I stick to a routine. I have a regular bedtime and wake time. I believe that prioritizing quality sleep is the most important habit that keeps me well. I take my Lamictal and Seroquel between 8 and 9 p.m. and usually fall asleep between 10 and 11 p.m. I wake up at 7 a.m. on work days. I usually stick to the same routine on the weekends, but I occasionally stay out late with friends. Staying out late always requires sleeping late the next day because, with my medication, I always need 8-9 hours of sleep to feel rested.

I exercise every day. On Mondays, Wednesdays, and Fridays, I do a full-body strength training routine using dumbbells and a kettlebell. I have realized that I feel much better when I feel strong. Lifting weights also helps me to sleep much better. On the days that I don't lift weights, I at least take a walk, but I also enjoy cycling, hiking, and swimming.

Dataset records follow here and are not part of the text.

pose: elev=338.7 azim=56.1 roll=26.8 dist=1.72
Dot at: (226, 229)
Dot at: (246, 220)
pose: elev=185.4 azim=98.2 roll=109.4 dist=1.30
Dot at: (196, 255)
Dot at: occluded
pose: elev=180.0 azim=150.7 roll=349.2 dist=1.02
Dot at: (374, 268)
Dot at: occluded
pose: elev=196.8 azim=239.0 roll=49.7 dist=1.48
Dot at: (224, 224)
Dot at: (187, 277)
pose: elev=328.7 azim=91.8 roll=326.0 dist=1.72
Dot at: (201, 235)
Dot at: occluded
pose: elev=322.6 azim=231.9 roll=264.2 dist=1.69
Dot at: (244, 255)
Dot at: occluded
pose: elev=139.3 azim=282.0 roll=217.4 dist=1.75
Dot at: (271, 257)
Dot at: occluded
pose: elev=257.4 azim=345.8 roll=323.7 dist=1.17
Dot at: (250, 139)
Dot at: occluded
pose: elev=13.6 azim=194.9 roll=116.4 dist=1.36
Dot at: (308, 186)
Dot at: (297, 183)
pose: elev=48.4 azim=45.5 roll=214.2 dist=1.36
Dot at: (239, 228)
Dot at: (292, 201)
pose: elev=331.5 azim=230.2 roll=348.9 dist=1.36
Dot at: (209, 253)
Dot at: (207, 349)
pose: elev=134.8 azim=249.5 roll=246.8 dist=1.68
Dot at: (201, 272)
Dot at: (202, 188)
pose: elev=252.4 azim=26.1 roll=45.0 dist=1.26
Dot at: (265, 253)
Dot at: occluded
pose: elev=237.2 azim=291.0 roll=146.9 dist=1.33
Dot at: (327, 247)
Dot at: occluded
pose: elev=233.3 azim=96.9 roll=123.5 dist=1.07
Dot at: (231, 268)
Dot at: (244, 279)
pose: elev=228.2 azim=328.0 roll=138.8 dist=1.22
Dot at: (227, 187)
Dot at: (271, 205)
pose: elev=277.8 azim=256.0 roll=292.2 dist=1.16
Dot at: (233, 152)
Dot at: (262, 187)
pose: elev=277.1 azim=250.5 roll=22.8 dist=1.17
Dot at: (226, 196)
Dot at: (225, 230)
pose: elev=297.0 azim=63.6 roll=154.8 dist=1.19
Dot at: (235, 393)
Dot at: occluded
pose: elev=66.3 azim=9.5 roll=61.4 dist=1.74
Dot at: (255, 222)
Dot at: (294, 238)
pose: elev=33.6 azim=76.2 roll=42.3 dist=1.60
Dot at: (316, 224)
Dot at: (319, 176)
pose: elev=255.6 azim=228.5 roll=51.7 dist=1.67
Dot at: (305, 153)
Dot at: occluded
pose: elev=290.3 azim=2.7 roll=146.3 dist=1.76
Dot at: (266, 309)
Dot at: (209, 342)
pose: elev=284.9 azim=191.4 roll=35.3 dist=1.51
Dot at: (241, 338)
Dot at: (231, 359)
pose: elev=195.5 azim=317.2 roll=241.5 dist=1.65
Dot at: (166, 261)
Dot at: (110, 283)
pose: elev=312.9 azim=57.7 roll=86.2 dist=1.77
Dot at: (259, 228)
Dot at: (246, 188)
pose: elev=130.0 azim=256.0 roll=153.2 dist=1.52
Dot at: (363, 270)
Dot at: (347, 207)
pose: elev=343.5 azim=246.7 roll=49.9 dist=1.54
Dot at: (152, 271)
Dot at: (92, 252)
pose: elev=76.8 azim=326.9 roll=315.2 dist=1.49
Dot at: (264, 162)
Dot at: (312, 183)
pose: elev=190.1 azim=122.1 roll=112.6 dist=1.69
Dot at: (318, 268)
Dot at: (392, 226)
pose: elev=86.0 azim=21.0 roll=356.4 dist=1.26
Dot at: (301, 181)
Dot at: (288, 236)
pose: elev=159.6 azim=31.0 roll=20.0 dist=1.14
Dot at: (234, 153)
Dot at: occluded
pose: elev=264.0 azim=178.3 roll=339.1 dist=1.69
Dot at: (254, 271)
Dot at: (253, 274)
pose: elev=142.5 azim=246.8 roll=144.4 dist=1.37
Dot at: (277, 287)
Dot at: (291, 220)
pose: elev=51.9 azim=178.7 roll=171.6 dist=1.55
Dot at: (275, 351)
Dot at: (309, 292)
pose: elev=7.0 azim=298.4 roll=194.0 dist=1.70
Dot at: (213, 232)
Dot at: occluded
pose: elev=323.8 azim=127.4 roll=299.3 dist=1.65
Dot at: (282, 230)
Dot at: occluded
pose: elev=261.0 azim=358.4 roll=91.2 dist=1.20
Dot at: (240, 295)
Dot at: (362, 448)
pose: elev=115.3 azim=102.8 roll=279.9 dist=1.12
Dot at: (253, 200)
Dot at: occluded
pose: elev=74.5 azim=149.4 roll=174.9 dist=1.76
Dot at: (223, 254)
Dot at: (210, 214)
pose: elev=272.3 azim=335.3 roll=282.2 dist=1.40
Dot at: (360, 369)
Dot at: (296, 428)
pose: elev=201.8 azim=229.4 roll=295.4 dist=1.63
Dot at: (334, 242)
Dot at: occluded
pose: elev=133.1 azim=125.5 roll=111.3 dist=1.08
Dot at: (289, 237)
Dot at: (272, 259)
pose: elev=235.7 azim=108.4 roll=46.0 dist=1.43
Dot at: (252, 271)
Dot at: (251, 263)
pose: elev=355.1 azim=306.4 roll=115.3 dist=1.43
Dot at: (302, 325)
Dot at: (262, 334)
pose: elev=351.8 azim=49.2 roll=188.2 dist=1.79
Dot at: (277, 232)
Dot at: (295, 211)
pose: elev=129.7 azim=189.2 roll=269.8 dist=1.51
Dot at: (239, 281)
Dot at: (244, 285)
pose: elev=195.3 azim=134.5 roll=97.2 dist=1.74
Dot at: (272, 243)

I make time to spend time with friends and family. I am also friendly with my neighbors and people I encounter while out running errands and shopping. Having good relationships with people in my community is important to me. I eat well, limit my caffeine intake, and drink lots of water. I have made a Wellness Recovery Action Plan, and I follow it. I meditate twice a day -- in the morning and at night. I also take deep breaths as needed. I never realized how much these habits would help me until I incorporated them into my life. I go to therapy once a week. My therapist is encouraging and helpful and understands the challenges I face living with bipolar disorder. This kind of support helps me stay motivated to stay well.

Staying well is fairly simple, but it takes attention to detail and commitment. Doing all of these things regularly and keeping a routine is what keeps me well. Life is good. The things I am currently working on to improve my life are losing weight and decluttering my home, and these things are much easier to focus on when I am well.